Estuvimos hablando hasta que el hambre se hizo inaguantable y nos fuimos cada una para su casa pero quedamos en encontrarnos esa misma tarde en el parque de las Ps donde tantas tardes habíamos pasado juntas. Yo iba en dirección de mi moto. Tenía que coger la mochila y aparcar la moto más cerca de casa de mis padres.
Entonces fue cuando me choque con un chavalito de trece años.
- ¡Ey tu chavala! Mira por donde andas. ¿Es tuya esa moto? –me dijo señalando mi moto.
- Claro. ¿por? –le dije alucinando.
- A por nada. Porque mola. Simplemente eso. –para ser simplemente eso, su manera de comportarse era extraña y también le sentó mal. Puso cara de decepción. En ese momento reconocía aquella cara que me había sonado familiar desde un primer momento.
- ¿Iker? –dije sin llegar a creérmelo.
- ¿Tata? –entonces me di cuenta.
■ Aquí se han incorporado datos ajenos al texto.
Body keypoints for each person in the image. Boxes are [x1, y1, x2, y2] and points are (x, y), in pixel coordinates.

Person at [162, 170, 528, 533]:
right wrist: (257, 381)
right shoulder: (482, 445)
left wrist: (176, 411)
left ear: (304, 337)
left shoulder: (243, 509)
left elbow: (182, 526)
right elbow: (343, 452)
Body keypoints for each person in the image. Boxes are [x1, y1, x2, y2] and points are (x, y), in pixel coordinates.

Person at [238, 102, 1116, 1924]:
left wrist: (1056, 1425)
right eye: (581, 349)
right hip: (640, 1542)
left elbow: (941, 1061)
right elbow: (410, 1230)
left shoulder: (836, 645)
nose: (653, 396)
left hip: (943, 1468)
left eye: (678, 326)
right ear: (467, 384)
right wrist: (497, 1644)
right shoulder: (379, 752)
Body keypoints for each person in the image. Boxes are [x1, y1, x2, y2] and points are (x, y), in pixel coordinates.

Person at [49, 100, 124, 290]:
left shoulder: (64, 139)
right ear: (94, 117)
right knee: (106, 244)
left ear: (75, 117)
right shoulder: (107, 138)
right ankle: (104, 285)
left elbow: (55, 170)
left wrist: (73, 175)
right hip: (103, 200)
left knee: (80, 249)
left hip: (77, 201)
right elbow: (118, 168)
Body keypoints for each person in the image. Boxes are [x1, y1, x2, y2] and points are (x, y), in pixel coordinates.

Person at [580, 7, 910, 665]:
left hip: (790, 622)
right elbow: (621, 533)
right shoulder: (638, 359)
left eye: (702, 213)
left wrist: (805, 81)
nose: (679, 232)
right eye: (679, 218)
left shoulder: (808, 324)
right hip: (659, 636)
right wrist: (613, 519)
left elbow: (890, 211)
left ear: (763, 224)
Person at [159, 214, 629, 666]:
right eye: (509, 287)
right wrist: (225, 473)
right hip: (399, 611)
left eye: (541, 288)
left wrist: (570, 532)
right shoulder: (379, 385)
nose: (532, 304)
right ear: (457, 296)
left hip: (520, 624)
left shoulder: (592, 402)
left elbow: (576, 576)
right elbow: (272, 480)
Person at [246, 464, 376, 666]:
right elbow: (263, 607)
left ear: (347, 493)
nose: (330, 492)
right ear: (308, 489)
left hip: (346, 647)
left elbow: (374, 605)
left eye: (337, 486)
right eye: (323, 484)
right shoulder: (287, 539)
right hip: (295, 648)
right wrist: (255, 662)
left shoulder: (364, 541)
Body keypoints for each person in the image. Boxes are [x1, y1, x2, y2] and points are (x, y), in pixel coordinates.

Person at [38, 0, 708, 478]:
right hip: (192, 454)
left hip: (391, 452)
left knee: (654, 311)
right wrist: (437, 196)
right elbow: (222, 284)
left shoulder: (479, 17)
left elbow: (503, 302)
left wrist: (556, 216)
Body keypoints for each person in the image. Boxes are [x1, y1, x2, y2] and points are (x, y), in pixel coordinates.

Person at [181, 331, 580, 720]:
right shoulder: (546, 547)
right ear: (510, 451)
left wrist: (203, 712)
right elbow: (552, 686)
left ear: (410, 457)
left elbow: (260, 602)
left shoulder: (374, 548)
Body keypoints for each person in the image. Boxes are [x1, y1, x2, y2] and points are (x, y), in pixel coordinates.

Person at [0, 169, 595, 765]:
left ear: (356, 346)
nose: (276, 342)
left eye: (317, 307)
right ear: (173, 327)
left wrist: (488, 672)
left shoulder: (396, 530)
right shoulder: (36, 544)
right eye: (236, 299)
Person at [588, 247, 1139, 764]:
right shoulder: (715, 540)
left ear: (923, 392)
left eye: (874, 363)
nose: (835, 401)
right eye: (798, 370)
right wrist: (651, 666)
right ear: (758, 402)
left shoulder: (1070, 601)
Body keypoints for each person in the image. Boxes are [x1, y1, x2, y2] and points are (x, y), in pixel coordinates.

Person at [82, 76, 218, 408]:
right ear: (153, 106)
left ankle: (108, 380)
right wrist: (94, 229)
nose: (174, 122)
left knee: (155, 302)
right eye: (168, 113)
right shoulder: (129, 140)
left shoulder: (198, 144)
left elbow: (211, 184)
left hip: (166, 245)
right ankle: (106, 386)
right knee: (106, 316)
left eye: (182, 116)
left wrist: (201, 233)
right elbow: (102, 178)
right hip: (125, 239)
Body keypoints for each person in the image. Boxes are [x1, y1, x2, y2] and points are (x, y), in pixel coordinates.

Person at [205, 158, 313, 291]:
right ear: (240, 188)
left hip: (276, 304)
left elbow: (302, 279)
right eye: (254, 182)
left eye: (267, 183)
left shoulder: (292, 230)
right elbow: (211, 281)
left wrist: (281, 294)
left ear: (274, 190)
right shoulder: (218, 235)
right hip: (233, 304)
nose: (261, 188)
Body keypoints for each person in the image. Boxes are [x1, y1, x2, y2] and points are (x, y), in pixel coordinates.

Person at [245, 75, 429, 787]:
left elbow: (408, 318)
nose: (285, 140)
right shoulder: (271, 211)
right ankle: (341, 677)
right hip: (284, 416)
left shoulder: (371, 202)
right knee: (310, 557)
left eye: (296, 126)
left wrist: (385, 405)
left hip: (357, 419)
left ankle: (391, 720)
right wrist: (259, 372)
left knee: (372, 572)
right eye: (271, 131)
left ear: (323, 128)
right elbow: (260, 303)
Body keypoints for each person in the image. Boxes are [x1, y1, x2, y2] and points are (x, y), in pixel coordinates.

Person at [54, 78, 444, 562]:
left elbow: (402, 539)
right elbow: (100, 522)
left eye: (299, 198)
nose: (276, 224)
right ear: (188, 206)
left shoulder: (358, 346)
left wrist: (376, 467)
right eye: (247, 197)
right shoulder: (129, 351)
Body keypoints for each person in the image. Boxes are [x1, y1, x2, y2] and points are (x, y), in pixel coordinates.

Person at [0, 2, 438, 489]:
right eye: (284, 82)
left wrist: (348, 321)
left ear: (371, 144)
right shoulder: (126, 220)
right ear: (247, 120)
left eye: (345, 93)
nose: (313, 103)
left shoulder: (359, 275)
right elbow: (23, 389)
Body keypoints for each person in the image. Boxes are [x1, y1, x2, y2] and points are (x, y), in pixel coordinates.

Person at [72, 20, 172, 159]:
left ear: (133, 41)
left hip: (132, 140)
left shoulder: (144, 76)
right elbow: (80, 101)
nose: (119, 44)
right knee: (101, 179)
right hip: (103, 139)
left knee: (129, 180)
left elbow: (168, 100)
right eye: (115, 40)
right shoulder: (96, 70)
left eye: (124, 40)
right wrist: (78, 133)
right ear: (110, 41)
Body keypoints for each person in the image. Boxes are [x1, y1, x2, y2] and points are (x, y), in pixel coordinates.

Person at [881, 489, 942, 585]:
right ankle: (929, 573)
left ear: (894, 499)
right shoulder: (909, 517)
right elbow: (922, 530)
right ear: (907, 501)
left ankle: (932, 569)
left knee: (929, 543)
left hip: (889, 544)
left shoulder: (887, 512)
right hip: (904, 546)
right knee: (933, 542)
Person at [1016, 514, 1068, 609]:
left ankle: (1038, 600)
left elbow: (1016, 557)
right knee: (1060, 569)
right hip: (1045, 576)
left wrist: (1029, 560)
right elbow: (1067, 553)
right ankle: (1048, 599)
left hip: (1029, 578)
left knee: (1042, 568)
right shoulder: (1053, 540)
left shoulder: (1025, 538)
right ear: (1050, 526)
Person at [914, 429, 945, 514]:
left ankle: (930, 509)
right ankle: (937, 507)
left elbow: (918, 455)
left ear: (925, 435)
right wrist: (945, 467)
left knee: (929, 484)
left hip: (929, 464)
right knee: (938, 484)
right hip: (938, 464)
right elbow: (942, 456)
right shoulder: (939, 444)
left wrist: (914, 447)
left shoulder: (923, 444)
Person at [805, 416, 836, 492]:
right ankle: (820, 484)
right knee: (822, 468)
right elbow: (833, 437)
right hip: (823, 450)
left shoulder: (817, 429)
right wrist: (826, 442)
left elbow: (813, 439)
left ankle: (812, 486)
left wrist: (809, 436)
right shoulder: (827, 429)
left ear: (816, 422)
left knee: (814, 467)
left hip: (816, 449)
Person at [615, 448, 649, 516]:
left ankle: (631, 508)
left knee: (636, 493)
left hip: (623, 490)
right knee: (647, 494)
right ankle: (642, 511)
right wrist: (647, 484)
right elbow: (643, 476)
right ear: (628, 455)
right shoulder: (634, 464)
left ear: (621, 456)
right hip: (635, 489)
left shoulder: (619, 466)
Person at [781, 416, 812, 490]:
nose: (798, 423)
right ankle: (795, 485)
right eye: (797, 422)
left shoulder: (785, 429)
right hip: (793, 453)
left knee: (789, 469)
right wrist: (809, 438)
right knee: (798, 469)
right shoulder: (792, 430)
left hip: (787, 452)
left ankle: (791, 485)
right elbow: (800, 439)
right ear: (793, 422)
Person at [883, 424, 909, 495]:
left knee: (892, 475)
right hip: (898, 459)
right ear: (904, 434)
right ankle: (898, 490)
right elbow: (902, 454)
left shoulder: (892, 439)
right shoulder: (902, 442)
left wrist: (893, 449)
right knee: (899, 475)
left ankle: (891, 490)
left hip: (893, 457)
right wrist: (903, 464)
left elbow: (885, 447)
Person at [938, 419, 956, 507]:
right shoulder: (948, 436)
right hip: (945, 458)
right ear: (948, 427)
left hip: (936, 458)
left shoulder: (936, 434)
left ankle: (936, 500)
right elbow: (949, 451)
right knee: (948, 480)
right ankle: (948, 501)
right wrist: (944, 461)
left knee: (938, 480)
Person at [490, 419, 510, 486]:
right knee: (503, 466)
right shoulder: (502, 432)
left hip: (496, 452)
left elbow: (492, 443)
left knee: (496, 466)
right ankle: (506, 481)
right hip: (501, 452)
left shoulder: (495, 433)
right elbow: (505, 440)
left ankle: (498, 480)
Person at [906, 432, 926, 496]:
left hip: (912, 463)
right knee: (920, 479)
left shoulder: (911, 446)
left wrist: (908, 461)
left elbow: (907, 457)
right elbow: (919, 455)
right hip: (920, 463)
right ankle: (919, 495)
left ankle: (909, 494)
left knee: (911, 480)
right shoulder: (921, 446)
Aquel adolescente era mi hermano pequeño aquel a que había echado tanto de menos. Había crecido tanto desde la última vez que le vi. Le pegue un abrazo aunque en otras circunstancias se que habría sido muy arisco, esta vez fue muy cariñoso.
- Ay mi pequeñajo, lo mucho que has crecido para el poco tiempo que ha pasado. –le digo mientras dos lagrimas pasan por mis ojos.
- Ha sido mucho tiempo, tata. Ha pasado ya un mes aunque la ultima vez que hable contigo ha sido este mismo miércoles para felicitarte. Ya que estas aquí podrías pasarte por casa…-no le deje terminar la frase ya que sabia lo que me iba a decir.
- No, tato, ya sabes que las cosas con tu madre no estás bien, con Vane las cosas dejaron de estar hace mucho tiempo y con aita para que mencionarlo ya sabes desde que me cambie el apellido no me quiere ni ver y no le culpo.
- Lo sé, pero tenía que intentarlo. Una cosa me dan vacaciones de Semana Santa el viernes que viene. ¿Qué te parece si me voy a pasar esas dos semanas contigo a San Sebastián? – me pregunta dudoso.
- Claro por mi perfecto, ya sabes que por mi todo bien además si eso la segunda semana que yo también tengo fiesta nos vamos por ahí. ¿Qué te parece? Pero tendrás que pedirle permiso a tu madre. – le digo seriamente, no quiero tener líos con la que hace ya tiempo fue mi madrastra.
- No te preocupes me dejara, ya sabes pasan de mi. Además me voy contigo no con un desconocido. ¿Entonces vienes a por mí el fin de que viene?
- Sí, pero me quedare aquí el fin de en casa de mi madre asi que marcharemos el domingo por la tarde. Acuérdate de coger y ponerte el equipaje de la moto que para algo te lo regale.
- Sí, si, me lo pondré ya sabes que me encanta.
- Bueno me tengo que ir a comer nos vemos el domingo que viene. Te quiero enano.
- Cuantas veces te diré que no me llames enano y que no me digas esas cursilerías en la calle pero yo también te quiero tata.
Me pongo el casco y veo a legarse en dirección de su casa. No me ha contado nada de Jenny, algo que le agradezco, aunque sea la hermana de mi hermano no es más que eso, para mi dejo de tener importancia hace ya tanto tiempo que apenas lo recuerdo.
Aparco la moto delante de la casa de mis padres, saco las llaves y me pongo a subir las escaleras aunque ahora ya haya ascensor yo sigo subiendo las escaleras como cuando vivía en esta casa. Mientras subo las escaleras que me llevan al quinto piso, pienso en la semana de vacaciones que le prometido a mi hermano, se perfectamente a donde quiero ir, iré a Castro Urdiales, una ciudad de Cantabria. Tengo una visita que hacer a un viejo amigo. Una mañana dejare a Iker bañándose en la piscina de la urbanización en la que alquilare un piso por esa semana. Ya en el quinto abro la puerta de la casa.
- ¡Hola ama, hola papa! – grito encuentro entro por la puerta.
- Hola hija, cuánto tiempo – me dice mi madre regañándome por no visitarla más a menudo.
- No ha sido tanto, ama, eres una exagerada.
- Bueno vamos a comer que tengo hambre. – dice mi padre con una sonrisa de oreja a oreja.